● **What the task asks**: Every entry has to be output exactly, with none skipped.

● **Dataset extract**:
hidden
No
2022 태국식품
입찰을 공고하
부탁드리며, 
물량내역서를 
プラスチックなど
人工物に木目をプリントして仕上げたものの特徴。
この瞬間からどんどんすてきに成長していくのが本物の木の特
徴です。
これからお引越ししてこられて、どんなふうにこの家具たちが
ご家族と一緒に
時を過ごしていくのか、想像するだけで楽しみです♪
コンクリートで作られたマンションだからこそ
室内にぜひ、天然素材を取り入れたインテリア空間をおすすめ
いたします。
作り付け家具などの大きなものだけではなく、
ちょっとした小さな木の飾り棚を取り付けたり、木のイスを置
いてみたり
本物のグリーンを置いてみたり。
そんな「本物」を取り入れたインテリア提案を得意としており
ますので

● **Answer section**:
hidden
No
2022 태국식품
입찰을 공고하
부탁드리며, 
물량내역서를 
プラスチックなど
人工物に木目をプリントして仕上げたものの特徴。
この瞬間からどんどんすてきに成長していくのが本物の木の特
徴です。
これからお引越ししてこられて、どんなふうにこの家具たちが
ご家族と一緒に
時を過ごしていくのか、想像するだけで楽しみです♪
コンクリートで作られたマンションだからこそ
室内にぜひ、天然素材を取り入れたインテリア空間をおすすめ
いたします。
作り付け家具などの大きなものだけではなく、
ちょっとした小さな木の飾り棚を取り付けたり、木のイスを置
いてみたり
本物のグリーンを置いてみたり。
そんな「本物」を取り入れたインテリア提案を得意としており
ますので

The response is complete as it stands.